Hi Christoph,
On Fri, Mar 09, 2007 at 10:39:13AM +0000, Christoph Hellwig wrote:Hi Nick,
sorry for my later reply, this has been on my to answer list for the last
month and I only managed to get back to it now.
No worries, I haven't had much time to work on it since then anyway.
Thanks for taking a look.
On Thu, Feb 08, 2007 at 02:07:36PM +0100, Nick Piggin wrote:as a single call to copy a given amount of userdata at the given offset.

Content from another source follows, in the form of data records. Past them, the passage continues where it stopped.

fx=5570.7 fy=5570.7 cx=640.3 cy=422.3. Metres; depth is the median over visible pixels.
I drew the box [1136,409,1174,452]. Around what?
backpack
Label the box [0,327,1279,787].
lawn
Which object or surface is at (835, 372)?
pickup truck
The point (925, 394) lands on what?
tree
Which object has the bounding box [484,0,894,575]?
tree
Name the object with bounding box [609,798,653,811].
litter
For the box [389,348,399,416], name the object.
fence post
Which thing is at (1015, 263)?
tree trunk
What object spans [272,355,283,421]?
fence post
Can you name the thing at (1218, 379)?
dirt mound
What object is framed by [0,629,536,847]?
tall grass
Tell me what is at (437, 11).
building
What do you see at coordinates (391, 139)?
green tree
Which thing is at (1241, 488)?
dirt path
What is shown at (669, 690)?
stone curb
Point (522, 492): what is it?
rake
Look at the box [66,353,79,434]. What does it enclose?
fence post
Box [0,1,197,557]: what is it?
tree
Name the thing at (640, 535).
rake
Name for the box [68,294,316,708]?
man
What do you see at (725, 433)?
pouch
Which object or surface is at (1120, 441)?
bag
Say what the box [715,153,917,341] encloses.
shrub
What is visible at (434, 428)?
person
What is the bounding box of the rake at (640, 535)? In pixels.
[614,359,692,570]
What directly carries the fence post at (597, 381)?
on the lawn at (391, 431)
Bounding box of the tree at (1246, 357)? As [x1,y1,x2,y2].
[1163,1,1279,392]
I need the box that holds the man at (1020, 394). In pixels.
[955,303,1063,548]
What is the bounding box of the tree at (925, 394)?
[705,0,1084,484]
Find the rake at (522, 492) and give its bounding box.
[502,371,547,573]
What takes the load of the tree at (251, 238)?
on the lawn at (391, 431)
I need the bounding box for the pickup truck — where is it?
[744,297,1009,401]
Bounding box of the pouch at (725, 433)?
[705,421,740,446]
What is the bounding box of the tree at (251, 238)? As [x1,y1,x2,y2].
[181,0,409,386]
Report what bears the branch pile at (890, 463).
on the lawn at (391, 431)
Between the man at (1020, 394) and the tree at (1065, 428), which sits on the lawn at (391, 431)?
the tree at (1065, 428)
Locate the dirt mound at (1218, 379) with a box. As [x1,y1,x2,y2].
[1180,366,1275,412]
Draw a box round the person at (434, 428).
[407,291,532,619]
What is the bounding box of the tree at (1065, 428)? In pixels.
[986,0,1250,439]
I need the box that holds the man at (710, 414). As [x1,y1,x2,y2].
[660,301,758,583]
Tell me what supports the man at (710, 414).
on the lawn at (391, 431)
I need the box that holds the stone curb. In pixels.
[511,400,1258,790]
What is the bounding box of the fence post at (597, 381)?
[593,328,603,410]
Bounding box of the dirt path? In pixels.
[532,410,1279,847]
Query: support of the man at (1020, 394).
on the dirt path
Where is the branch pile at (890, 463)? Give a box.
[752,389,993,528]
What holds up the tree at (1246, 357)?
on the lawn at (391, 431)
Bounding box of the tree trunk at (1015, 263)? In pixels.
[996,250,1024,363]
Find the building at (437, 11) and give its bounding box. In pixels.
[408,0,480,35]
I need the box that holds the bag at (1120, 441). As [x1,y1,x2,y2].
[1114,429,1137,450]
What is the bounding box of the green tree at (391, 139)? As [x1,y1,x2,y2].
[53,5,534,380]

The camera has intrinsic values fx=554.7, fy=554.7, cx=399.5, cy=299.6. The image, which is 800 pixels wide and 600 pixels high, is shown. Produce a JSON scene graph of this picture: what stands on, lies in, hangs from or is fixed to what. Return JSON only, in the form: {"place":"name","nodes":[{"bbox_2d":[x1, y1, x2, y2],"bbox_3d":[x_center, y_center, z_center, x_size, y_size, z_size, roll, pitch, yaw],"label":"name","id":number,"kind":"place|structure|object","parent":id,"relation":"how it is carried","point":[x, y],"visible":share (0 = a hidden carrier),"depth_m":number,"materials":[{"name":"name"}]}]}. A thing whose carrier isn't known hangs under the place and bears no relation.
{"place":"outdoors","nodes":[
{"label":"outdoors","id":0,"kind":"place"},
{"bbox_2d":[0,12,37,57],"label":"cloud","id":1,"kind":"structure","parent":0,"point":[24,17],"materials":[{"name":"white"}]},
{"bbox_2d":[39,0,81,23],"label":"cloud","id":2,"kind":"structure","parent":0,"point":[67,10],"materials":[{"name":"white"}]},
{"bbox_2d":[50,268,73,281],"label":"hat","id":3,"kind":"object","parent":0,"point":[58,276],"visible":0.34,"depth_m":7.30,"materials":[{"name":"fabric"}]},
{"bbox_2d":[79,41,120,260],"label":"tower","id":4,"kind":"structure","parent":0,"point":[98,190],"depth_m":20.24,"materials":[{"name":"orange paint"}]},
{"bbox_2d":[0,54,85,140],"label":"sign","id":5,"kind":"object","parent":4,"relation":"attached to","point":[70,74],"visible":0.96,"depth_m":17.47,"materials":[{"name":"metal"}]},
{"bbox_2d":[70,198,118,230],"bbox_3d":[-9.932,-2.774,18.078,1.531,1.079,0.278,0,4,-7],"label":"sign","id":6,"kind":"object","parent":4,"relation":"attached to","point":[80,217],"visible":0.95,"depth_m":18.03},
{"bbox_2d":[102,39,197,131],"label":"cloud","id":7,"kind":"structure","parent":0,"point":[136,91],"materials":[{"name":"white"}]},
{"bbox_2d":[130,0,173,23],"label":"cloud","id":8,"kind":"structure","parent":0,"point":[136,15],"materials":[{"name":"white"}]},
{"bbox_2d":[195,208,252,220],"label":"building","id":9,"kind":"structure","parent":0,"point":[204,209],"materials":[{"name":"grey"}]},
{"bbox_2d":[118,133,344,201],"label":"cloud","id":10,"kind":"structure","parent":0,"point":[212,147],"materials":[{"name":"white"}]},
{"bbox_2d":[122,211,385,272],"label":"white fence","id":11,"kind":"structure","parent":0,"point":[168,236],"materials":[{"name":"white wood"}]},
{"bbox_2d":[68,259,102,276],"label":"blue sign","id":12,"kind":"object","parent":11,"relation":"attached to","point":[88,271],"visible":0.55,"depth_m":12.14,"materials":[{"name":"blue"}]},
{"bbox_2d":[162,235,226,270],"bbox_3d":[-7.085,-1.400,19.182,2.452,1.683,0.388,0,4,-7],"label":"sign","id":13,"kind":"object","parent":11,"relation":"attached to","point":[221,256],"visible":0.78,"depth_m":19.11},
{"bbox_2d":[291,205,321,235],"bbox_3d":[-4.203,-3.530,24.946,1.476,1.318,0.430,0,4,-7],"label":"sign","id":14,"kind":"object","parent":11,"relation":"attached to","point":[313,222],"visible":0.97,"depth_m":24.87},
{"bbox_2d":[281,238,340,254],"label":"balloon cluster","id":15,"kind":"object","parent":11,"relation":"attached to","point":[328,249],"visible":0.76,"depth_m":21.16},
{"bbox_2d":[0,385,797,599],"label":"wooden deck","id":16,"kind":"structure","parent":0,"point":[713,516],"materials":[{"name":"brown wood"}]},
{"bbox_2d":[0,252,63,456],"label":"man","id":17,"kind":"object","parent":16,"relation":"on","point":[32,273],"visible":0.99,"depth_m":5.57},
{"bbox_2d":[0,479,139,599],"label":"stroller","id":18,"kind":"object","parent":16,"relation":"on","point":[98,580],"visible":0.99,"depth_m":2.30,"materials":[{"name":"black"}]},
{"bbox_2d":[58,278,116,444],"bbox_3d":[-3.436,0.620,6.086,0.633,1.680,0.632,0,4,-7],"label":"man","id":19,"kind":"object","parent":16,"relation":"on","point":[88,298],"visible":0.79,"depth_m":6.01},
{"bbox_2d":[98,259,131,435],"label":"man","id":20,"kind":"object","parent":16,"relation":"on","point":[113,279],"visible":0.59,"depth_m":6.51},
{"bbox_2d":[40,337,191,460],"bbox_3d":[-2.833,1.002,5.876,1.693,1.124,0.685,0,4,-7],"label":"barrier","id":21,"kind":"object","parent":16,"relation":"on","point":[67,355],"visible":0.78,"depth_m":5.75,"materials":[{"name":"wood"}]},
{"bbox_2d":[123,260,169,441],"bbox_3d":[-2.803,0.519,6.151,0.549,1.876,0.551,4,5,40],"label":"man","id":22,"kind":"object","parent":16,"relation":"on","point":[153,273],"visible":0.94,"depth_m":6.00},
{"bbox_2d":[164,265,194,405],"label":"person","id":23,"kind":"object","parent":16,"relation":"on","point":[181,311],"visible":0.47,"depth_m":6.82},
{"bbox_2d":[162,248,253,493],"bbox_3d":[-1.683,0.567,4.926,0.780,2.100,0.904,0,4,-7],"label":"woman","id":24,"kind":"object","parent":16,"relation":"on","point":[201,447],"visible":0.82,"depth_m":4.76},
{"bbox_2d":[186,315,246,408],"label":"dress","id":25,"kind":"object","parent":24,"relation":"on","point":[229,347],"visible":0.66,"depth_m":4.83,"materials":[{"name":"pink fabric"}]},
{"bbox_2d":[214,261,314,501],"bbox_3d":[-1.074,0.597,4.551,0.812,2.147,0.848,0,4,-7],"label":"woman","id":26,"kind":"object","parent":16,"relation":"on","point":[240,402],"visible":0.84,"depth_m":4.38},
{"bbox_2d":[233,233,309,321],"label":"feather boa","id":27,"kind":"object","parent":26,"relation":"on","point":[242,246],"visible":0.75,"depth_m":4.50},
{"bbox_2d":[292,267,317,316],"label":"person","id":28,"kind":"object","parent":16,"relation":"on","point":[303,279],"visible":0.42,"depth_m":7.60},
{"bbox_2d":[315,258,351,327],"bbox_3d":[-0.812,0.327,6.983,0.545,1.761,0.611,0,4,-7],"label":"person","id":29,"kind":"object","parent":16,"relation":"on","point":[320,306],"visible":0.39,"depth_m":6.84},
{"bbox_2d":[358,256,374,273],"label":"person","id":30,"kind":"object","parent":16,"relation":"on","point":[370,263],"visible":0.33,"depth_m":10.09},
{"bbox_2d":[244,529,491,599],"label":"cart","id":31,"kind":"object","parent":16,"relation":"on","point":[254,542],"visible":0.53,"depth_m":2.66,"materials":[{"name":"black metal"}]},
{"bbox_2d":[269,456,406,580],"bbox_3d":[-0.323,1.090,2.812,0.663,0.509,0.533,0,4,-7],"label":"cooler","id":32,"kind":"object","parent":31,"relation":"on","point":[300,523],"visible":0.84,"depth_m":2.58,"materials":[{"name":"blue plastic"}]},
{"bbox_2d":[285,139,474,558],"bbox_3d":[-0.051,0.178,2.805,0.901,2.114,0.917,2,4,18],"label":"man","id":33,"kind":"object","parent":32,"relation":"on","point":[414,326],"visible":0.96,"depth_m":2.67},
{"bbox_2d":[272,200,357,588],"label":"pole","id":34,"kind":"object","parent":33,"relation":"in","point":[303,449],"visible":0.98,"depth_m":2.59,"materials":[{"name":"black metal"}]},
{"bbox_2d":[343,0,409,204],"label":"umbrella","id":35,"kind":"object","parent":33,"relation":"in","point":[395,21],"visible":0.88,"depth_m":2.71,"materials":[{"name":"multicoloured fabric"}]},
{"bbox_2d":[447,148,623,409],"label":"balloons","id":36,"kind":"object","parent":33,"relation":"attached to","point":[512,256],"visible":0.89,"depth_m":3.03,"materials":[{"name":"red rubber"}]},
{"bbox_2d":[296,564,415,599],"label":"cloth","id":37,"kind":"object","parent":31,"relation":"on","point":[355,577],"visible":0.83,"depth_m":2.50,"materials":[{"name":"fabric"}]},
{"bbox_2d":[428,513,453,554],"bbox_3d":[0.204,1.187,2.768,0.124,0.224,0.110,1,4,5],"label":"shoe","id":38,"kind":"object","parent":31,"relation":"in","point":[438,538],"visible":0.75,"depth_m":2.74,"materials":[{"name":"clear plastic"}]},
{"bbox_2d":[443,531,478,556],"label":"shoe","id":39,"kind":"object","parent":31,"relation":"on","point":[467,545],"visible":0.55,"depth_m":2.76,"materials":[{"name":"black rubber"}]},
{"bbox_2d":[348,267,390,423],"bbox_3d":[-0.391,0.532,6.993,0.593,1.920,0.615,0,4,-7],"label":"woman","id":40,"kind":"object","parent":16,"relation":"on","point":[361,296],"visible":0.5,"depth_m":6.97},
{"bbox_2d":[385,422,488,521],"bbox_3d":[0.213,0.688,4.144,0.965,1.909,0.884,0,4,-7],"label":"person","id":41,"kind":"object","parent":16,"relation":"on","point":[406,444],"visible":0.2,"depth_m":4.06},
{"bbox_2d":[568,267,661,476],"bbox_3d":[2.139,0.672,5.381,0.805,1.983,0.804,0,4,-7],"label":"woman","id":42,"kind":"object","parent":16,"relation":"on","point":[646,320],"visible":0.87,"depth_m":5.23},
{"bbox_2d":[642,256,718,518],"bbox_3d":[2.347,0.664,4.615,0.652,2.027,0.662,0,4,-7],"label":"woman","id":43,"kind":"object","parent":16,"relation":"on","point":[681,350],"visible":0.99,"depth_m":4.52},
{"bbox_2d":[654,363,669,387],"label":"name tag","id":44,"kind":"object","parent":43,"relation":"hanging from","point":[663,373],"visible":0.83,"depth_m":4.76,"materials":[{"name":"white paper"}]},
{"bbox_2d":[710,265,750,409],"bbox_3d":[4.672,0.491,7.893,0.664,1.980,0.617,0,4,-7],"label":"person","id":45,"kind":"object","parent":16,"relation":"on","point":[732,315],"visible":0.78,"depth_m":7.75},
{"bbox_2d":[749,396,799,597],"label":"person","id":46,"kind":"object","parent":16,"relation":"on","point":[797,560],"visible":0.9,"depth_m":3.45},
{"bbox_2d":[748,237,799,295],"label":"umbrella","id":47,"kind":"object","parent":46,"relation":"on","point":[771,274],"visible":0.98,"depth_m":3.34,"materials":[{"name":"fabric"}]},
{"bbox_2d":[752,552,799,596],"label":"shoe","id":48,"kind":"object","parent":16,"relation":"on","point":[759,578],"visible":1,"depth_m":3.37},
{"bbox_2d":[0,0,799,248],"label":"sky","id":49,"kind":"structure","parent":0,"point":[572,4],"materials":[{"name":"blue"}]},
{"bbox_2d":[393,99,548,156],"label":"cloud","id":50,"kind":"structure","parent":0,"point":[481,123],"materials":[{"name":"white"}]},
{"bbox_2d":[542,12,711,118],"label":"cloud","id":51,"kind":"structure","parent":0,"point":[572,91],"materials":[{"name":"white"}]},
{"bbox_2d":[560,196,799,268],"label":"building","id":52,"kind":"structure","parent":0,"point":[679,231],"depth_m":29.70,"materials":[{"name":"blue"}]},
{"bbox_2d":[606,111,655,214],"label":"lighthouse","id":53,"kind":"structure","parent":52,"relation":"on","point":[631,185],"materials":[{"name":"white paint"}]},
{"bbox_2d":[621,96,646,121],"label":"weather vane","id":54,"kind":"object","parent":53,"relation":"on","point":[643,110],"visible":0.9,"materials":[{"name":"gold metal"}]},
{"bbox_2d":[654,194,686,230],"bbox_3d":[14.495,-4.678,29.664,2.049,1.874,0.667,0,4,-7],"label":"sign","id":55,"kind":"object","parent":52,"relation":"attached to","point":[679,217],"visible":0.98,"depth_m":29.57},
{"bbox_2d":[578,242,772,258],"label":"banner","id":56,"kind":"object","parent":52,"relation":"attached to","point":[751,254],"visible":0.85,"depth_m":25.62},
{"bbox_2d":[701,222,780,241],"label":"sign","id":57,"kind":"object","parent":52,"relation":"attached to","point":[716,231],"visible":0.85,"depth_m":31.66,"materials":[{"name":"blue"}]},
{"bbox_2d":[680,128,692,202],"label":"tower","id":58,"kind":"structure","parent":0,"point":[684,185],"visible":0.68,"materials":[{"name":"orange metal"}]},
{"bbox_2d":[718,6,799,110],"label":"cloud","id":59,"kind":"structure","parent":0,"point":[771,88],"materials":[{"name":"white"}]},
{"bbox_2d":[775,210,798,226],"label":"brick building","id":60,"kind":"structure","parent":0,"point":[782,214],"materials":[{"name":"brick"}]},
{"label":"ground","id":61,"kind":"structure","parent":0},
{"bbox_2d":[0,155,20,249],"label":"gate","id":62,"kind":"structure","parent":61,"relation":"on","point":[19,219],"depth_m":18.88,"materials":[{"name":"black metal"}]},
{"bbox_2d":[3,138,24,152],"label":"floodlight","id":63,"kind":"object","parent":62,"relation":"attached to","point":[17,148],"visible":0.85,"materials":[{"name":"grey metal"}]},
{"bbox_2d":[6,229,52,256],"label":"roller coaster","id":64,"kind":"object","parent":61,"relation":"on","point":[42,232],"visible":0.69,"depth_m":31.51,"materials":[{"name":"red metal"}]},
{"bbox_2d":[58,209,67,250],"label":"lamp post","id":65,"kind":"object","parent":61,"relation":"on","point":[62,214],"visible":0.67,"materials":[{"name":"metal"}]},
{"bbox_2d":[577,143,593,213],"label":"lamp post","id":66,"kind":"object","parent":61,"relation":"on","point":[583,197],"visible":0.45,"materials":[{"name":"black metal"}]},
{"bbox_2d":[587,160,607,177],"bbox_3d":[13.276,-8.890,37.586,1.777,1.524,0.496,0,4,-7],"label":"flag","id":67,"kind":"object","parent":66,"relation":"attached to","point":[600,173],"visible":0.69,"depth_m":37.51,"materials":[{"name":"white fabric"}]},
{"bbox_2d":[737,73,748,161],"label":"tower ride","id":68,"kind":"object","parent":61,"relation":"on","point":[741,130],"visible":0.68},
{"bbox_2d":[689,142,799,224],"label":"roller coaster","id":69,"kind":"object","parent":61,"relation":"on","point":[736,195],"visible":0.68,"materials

This
is more flexible, because the implementation can determine how to best handle
errors, or multi-page ranges (eg. it may use a gang lookup), and only requires
one call into the fs.
I really like this idea, especially for avoiding to call into the allocator
for every block.
Have you contacted the reiser4 folks whether this would
superceed their batch_write op completely?
I haven't yet, although that's been on my todo list when I get the API
into a more final state.
batch_write seems quite similar, however theirs is still page based, and
a bit crufty, IMO. I found it to be really clean to just pass down offsets,
but that may be a matter for debate.
What they _do_ have is a write actor function that will do the data copy.
This could be one possible way to get rid of ->prepare_write and
->commit_write, but I haven't tried that yet, because I don't like adding
more redirection and complexity if possible...
One problem with this interface is that it cannot be used to write into the
filesystem by any means other than already-initialised buffers via iovecs. So
prepare/commit have to stay around for non-user data...
Actually I think that's a a good thing to a certain extent. It reminds
us that all other users are horrible abuse of the interface. I'd even
go so far as to make batch_write a callback that the filesystem passes
to generic_file_aio_write to make clear it's not a generic thing but
a helper. (It's not a generic thing because it's the upper layer writing
into the pagecache, not a pagecache to fs below operation).
OK, if you think that's reasonable, then that is one hurdle out of the way ;)
The still leaves open on how to get rid of ->prepare_write and - >commit_write
compltely, and for that we'll probably need ->kernel_read and - >kernel_write
file operations. But that's a step you shouldn't consider yet when doing
this work.
I had a couple of possibilities for that. First is passing in a write actor
(eg. defaulting to the normal iovec usercopy), but as I said I consider this
more like fixing the problem with brute force (ie. just making the interface
more complex). Maybe as a last resort, though.
Another thing that would be much nicer from _my_ point of view would be to
just make all kernel users set up their data in an iovec, and use the normal
call with KERNEL_DS. Unfortunately, this is not the expected way for a lot
of code to work, and it might require extra copying of the data.
Another thing is that it seems to be less able to be implemented in generic,
reusable code. It should be possible to introduce a new 2-op interface (or
maybe just a new error handler op) which can be used correctly in generic code.
We should be able to find a nice abstraction for this, see my next mails.
+ /*
+ * perform_write replaces prepare and commit_write callbacks.
+ */
This is a rather useless comment :) Better remove it and add a proper
descriptions to Documentation/filesystems/vfs.txt and
Documentation/filesystems/Locking
Will do. Thanks!